Sometimes I think I'm a one-trick pony because I'm not very inventive about new ways of telling stories.
Hard to remember who is more dangerous: the people who are attacking our liberties overseas, or those who are suppressing them at home.
And the fury in my community was just staggering. The young priests in the parish were behind the message. The older priests weren't necessarily, but they all followed the orders of the cardinal and read the letter. Every Sunday, 2,000 people came to mass at that parish. The following Sunday, the attendance dropped to 200, and never recovered.
Most people don't have the money to spend on advertising to create awareness among readers, nor do they have the contacts at newspapers or magazines to get their books reviewed.
There is no frigate like a book and no harbor like a library, where those who love books but can't afford their own complete collections, or those who need a computer, or kids who need a safe place to read after school, or moms with toddlers who want their babies to learn to read, can all come together and share in a great community resource.
I had wanted to write Ghost Country for a long time, but it wouldn't work.
The decimation of Lebanon was showing up in Chicago as a series of restaurants and little shops, just as the destruction of Vietnam had been visible here a decade earlier. If you never read the news but ate out a lot you should be able to tell who was getting beaten up around the world.
I always wrote; my first story was published in the magazine The American Girl when I was 11
I have a friend who lives in the South Side of Chicago. I helped out at a church charity there where they try to give a bit of cohesion to a desperate area. Everyone was very welcoming
Sometimes life seems so painful it hurts even to move my arms.
It took me nine months to write 60 pages. It was very frustrating
The hardest thing about adolescence is that everything seems too big. There's no way to get context or perspective,. . . . . Pain and joy without limits. No one can live like that forever, so experience finally comes to our rescue. We come to know what we can endure, and also that nothing endures.
She knew the intensity of adolescence, and knew no cure for it except growing up. And then one has age and experience, and mourns the loss of intensity. Maybe it's why musicians and mathmaticians are said to peak young-poetry needs the fire of an unbounded universe.
I wish I could remember where I put things. I spend half my life looking for my keys. With the other half I look for my glasses.
I began wanting to create a detective who really turned the tables on that image of women, to know that you could have a sex life and not be a bad person. You could have a sex life and still solve your own problems. It was eight years from when I started having the fantasy that I was going to create such a detective to when I actually sat down and came up with V. I. Warshawski. It was a long, slow journey to come to a writing voice and do that character.

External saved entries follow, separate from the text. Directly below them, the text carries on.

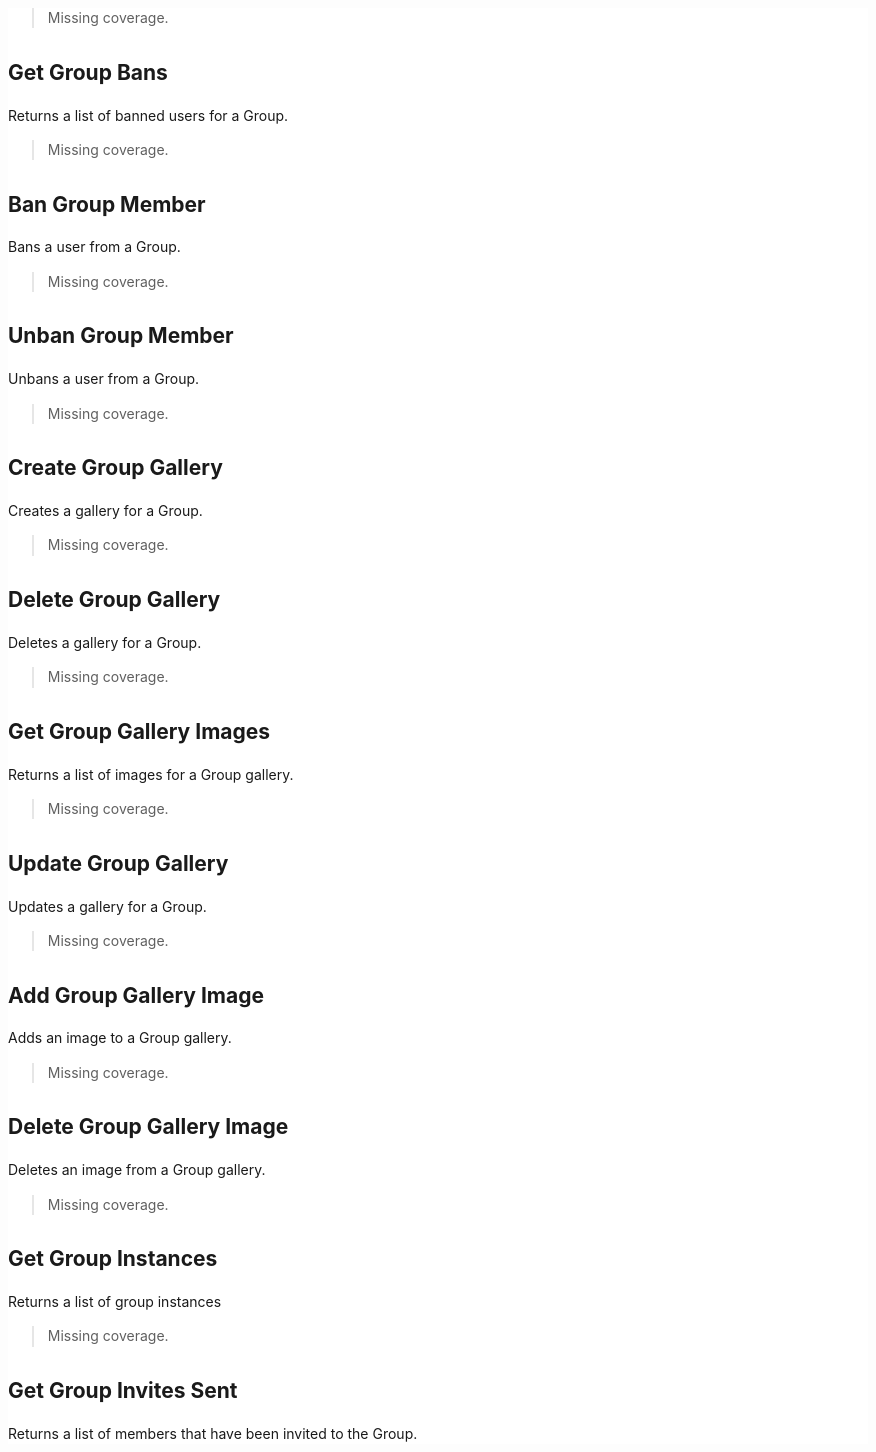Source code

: > Missing coverage.
## Get Group Bans
Returns a list of banned users for a Group.

> Missing coverage.
## Ban Group Member
Bans a user from a Group.

> Missing coverage.
## Unban Group Member
Unbans a user from a Group.

> Missing coverage.
## Create Group Gallery
Creates a gallery for a Group.

> Missing coverage.
## Delete Group Gallery
Deletes a gallery for a Group.

> Missing coverage.
## Get Group Gallery Images
Returns a list of images for a Group gallery.

> Missing coverage.
## Update Group Gallery
Updates a gallery for a Group.

> Missing coverage.
## Add Group Gallery Image
Adds an image to a Group gallery.

> Missing coverage.
## Delete Group Gallery Image
Deletes an image from a Group gallery.

> Missing coverage.
## Get Group Instances
Returns a list of group instances

> Missing coverage.
## Get Group Invites Sent
Returns a list of members that have been invited to the Group.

The hope for a messiah puts too much on that one person. And you think that absolves you of personal responsibility and you don't have to act because that person will do it for you.
People have less privacy and are crammed together in cities, but in the wide open spaces they secretly keep tabs on each other a lot more
When I enter a library, when I enter the world of books, I feel the ghosts of the past on my shoulders urging me to speech. I hear Patrick Henry cry to the Burgsses, 'Is Life so dear, or Peace so sweet, to be purchased at the price of chains and slavery?' I hear Sojourner Truth tell me that the hand that rocks the cradle can also rock the boat, and William Lloyd Garrison say, 'I am in earnest, I will not be silenced. '
No agent wants to see a book until he or she has decided whether to pursue the relationship
Live disasters are wonderful attractions when you're safe on the other side of them.